*** DATA

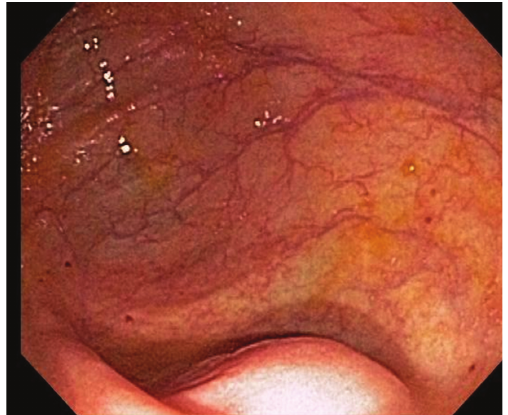
Figure 1: Protuberance at the appendiceal orifice seen at colono- scopy in Case 1.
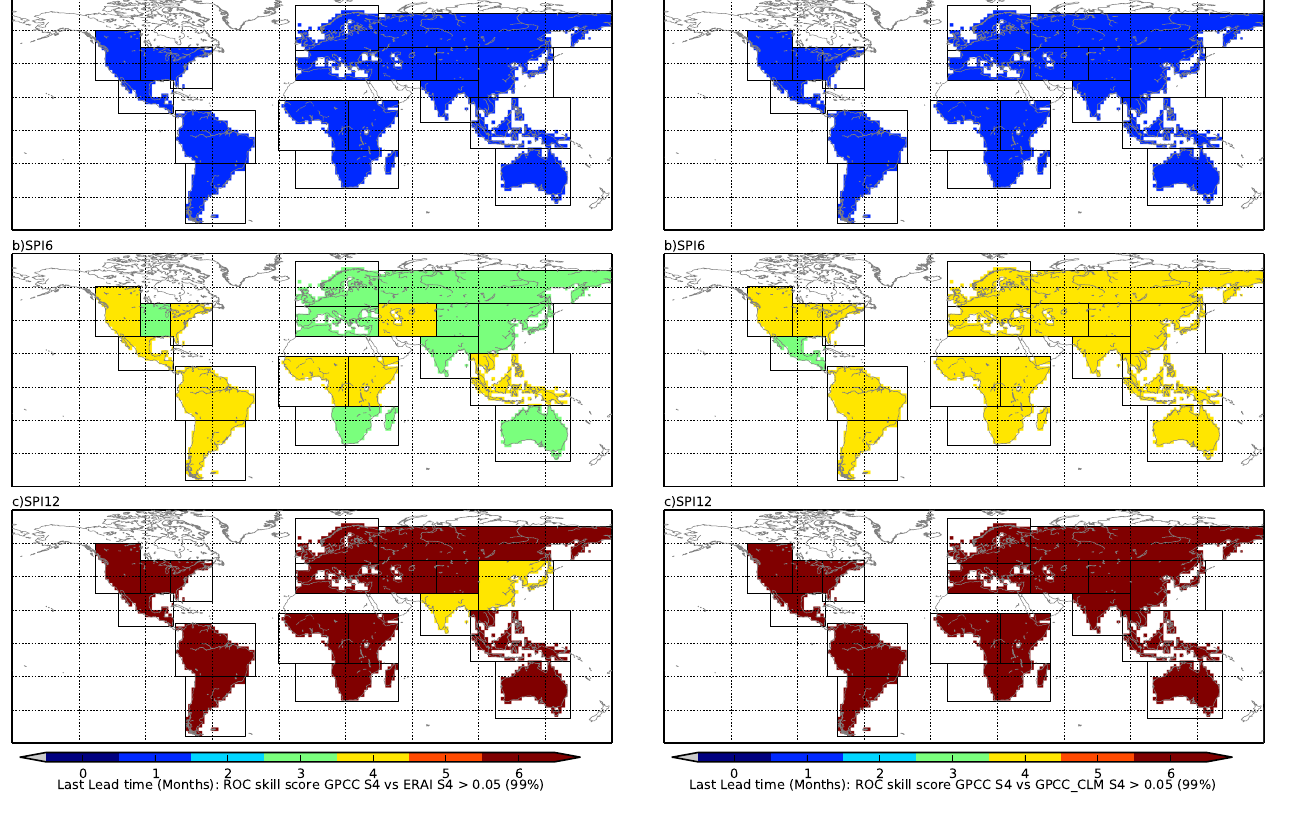
Figure 3. As Fig. 2 but using GPCC_CLM S4 as reference fore-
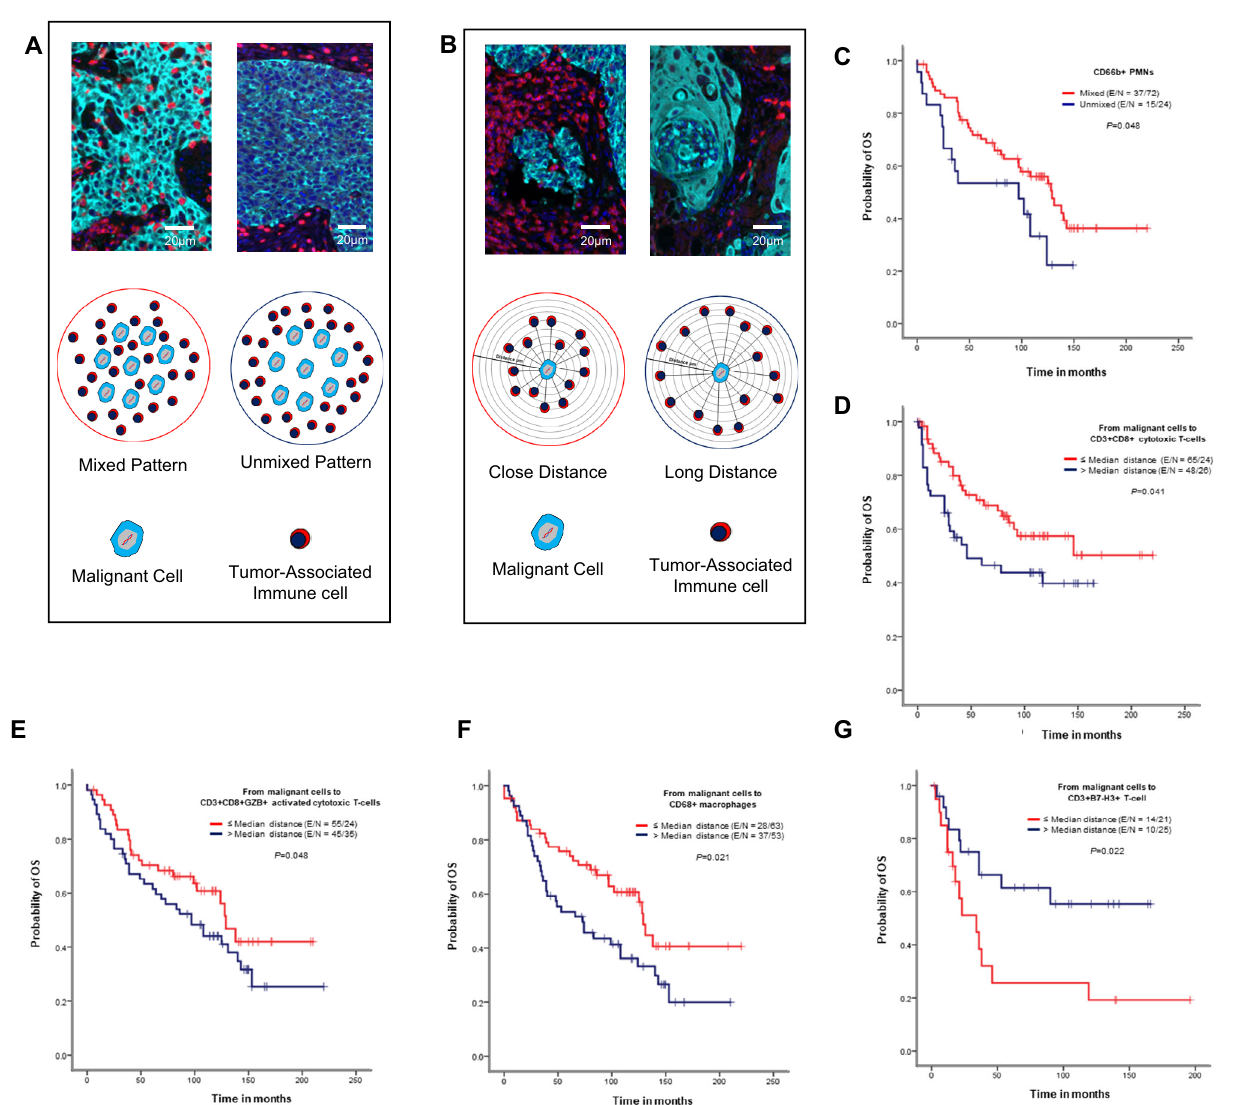
Fig. 6 | Kaplan – Meier analysis of overall survival (OS) by cellular patterns of distribution and distance from malignant cells to various immune cell sub- populations. A Composite spectral mixing images from a detail of multiplex immuno fl uorescence (mIF; 40× magni fi cation scale bars represent 50 µ m on each image) and illustration of the two different patterns of distribution, mixed and unmixed. B Composite spectral mixing images from a detail of multiplex immu- no fl uorescence(mIF;40×magni fi cation,scalebarsrepresent50 µ moneachimage) and illustration of the distance metrics from malignant cells to different immune cells. ( C – G ) Kaplan-Meier OS curves. Red lines indicate mixed pattern or close ( ≤ median)distancesbetweenmalignantcellsandvariouscellphenotypes,andblue lines indicate unmixed pattern or long (>median) distances between malignant cells and various cell phenotypes. C Patients with CD66b+granulocytes (PMNs)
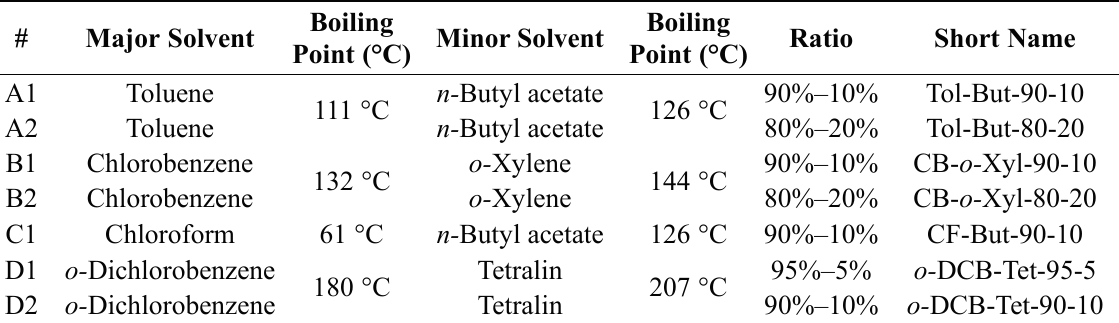
Table 2. List of the shortlisted solvent combinations for experimental part II.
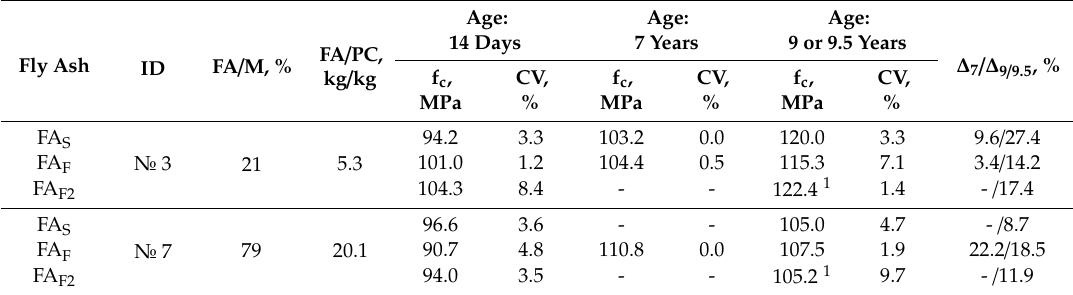
Table 2. Compressive strength of chosen vinyl-ester composites (ID: No. 3 and No. 7 acc. to Figure 5) with various types of fly ash (FA S , siliceous fly ash; FA F , fly ash from hard coal FBC; FA F2 , fly ash from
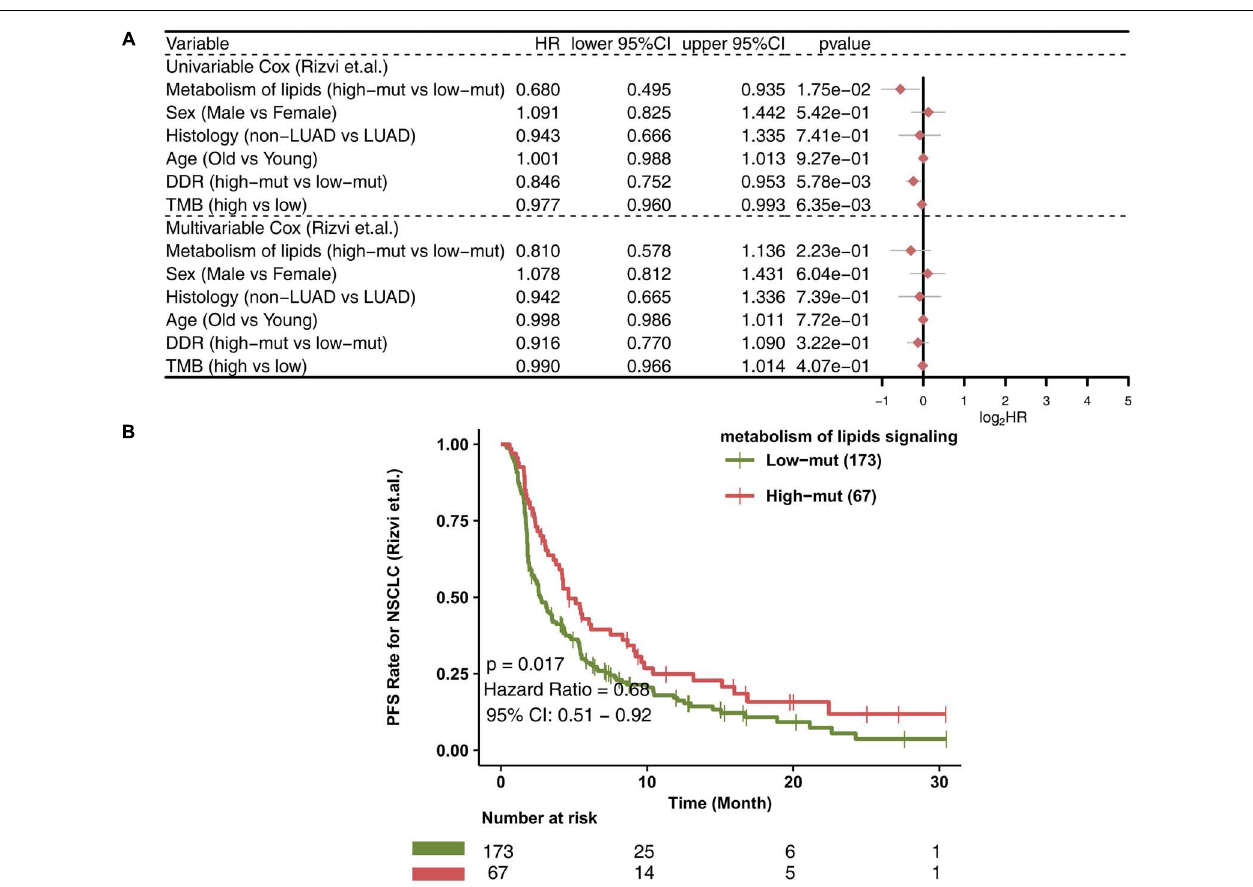
FIGURE 1 | The value of clinical characteristics and the number of mutations in the lipid metabolism pathway for predicting ICI efficacy. (A) Forest plot displaying the results of the univariate and multivariate Cox regression analyses in the ICI-treated cohort (Rizvi et al., 2018). The main portion of the forest plot presents the hazard ratio (HR) and 95% confidence interval (95% CI), and red dots indicate P < 0.05. Predictors of favorable outcomes have an HR < 1, and predictors of poor outcome have an HR > 1. (B) KM survival curves for PFS in 240 NSCLC patients from the ICI-treated cohort (Rizvi et al.,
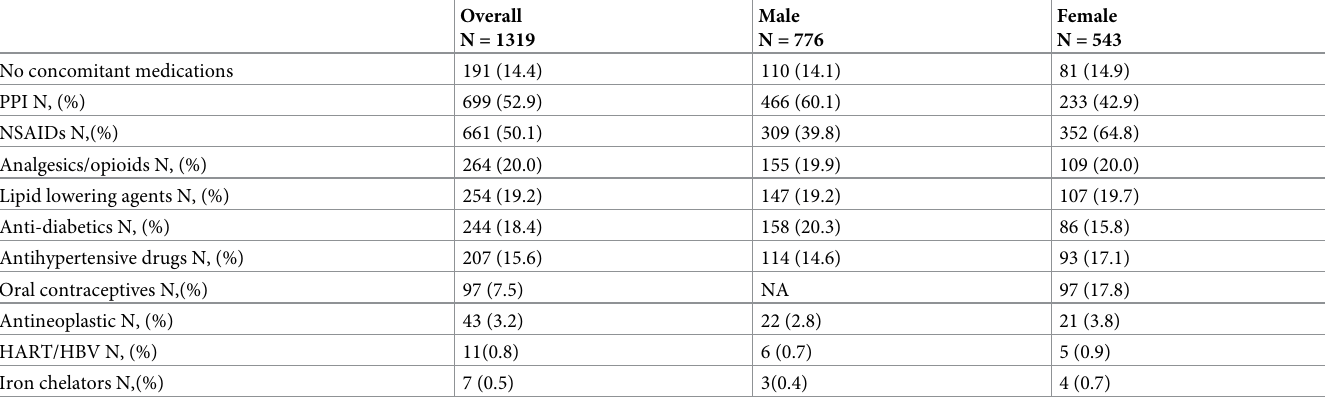
Table 2. Concomitant medications.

******

Return the listing verbatim; pictures are not part of the copy.

Figure 1: Protuberance at the appendiceal orifice seen at colono- scopy in Case 1.
Figure 3. As Fig. 2 but using GPCC_CLM S4 as reference fore-
Fig. 6 | Kaplan – Meier analysis of overall survival (OS) by cellular patterns of distribution and distance from malignant cells to various immune cell sub- populations. A Composite spectral mixing images from a detail of multiplex immuno fl uorescence (mIF; 40× magni fi cation scale bars represent 50 µ m on each image) and illustration of the two different patterns of distribution, mixed and unmixed. B Composite spectral mixing images from a detail of multiplex immu- no fl uorescence(mIF;40×magni fi cation,scalebarsrepresent50 µ moneachimage) and illustration of the distance metrics from malignant cells to different immune cells. ( C – G ) Kaplan-Meier OS curves. Red lines indicate mixed pattern or close ( ≤ median)distancesbetweenmalignantcellsandvariouscellphenotypes,andblue lines indicate unmixed pattern or long (>median) distances between malignant cells and various cell phenotypes. C Patients with CD66b+granulocytes (PMNs)
Table 2. List of the shortlisted solvent combinations for experimental part II.
Table 2. Compressive strength of chosen vinyl-ester composites (ID: No. 3 and No. 7 acc. to Figure 5) with various types of fly ash (FA S , siliceous fly ash; FA F , fly ash from hard coal FBC; FA F2 , fly ash from
FIGURE 1 | The value of clinical characteristics and the number of mutations in the lipid metabolism pathway for predicting ICI efficacy. (A) Forest plot displaying the results of the univariate and multivariate Cox regression analyses in the ICI-treated cohort (Rizvi et al., 2018). The main portion of the forest plot presents the hazard ratio (HR) and 95% confidence interval (95% CI), and red dots indicate P < 0.05. Predictors of favorable outcomes have an HR < 1, and predictors of poor outcome have an HR > 1. (B) KM survival curves for PFS in 240 NSCLC patients from the ICI-treated cohort (Rizvi et al.,
Table 2. Concomitant medications.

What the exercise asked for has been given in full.